Thursday, 25 de April de 2024 ISSN 1519-7670 - Ano 24 - nº 1284

O FBI contra o jornalista David Halberstam

Nunca agradeci suficientemente um presente que recebi há 34 anos do jornalista Elio Gaspari. Trabalhávamos no Jornal do Brasil, onde eu escrevia com freqüência sobre os EUA. Naquele ano cobri em Washington, como enviado especial, o final da crise de Watergate, com a renúncia de Richard Nixon e a posse de Gerald Ford. O presente dele foi o livro The Best and the Brightest (Os melhores e mais brilhantes), de David Halberstam.


Desde então, embora tivéssemos nossas divergências, passei a admirá-lo também pela generosidade. Entusiasmado com o livro, ele tinha comprado vários exemplares para dar a amigos que, imaginava, também poderiam gostar. Noto que ainda faz coisa parecida. Quando gosta de um livro escreve notas sugestivas em sua coluna, para que outros possam desfrutar o mesmo prazer.


Devo àquele ato de generosidade minha fidelidade posterior ao autor de The Best and the Brightest. Também ficaria encantado, 20 anos depois, com seu The Fifties, magnífico retrato da década de 1950. Eu o conhecia de nome desde os anos 1960, por causa da controvérsia em torno da cobertura da guerra do Vietnã, que envolveu o New York Times, onde ele trabalhava, e outros veículos acusados pelo Pentágono de torcer pela derrota dos EUA.


Contra as liberdades civis…


O mérito extraordinário de Halberstam em The Best and the Brightest foi ter contando muito bem – com pesquisa minuciosa e envolvente, somada a um texto primoroso – o papel dos EUA no conflito e a atuação de intelectuais brilhantes convocados pelo governo Kennedy. Uma elite intelectualmente privilegiada, formada nas melhores universidades do país, tinha empurrado o país para aquela marcha da insensatez rumo à tragédia americana no Sudeste Asiático.
____
### O que fazer
A - No texto sobre David Halberstam, em que jornal Halberstam trabalhava na época da controvérsia sobre a cobertura da guerra do Vietnã?
B - Transcreva do texto sobre David Halberstam, sem mudar nada, o trecho que começa em "Desde então, embora" e segue até "derrota dos EUA.".

### Dados apresentados
____
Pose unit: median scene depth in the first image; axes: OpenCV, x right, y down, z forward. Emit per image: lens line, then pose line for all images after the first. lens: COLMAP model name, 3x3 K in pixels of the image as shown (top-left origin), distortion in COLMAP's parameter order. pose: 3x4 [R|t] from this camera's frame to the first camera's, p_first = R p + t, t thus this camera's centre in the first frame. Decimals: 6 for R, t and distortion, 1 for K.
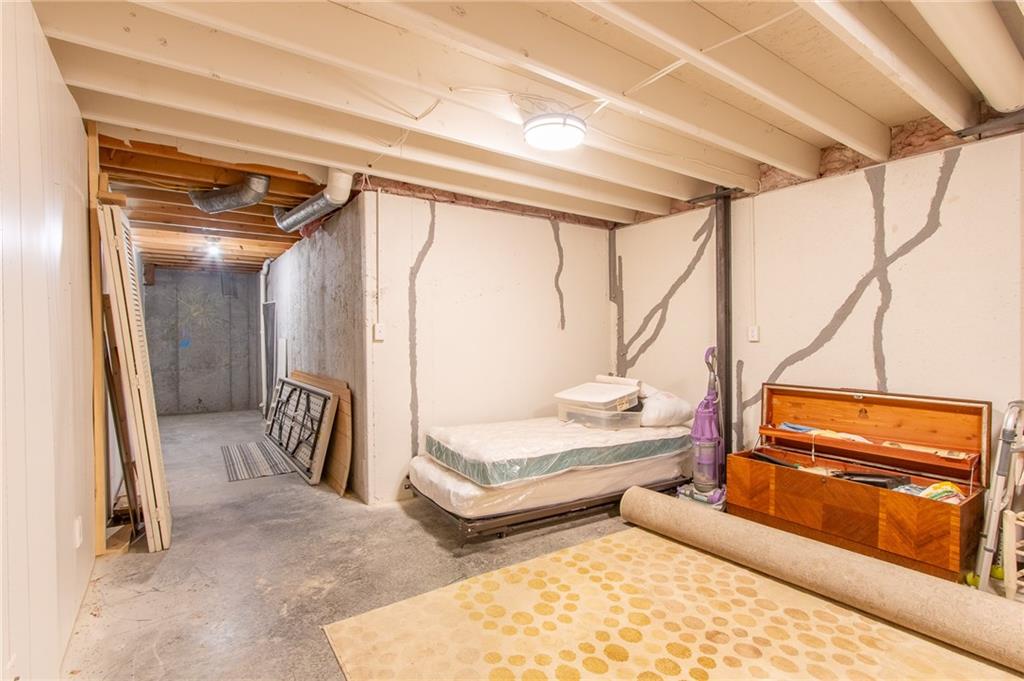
____
### Respostas por item
A - No New York Times.

B -
Desde então, embora tivéssemos nossas divergências, passei a admirá-lo também pela generosidade. Entusiasmado com o livro, ele tinha comprado vários exemplares para dar a amigos que, imaginava, também poderiam gostar. Noto que ainda faz coisa parecida. Quando gosta de um livro escreve notas sugestivas em sua coluna, para que outros possam desfrutar o mesmo prazer.


Devo àquele ato de generosidade minha fidelidade posterior ao autor de The Best and the Brightest. Também ficaria encantado, 20 anos depois, com seu The Fifties, magnífico retrato da década de 1950. Eu o conhecia de nome desde os anos 1960, por causa da controvérsia em torno da cobertura da guerra do Vietnã, que envolveu o New York Times, onde ele trabalhava, e outros veículos acusados pelo Pentágono de torcer pela derrota dos EUA.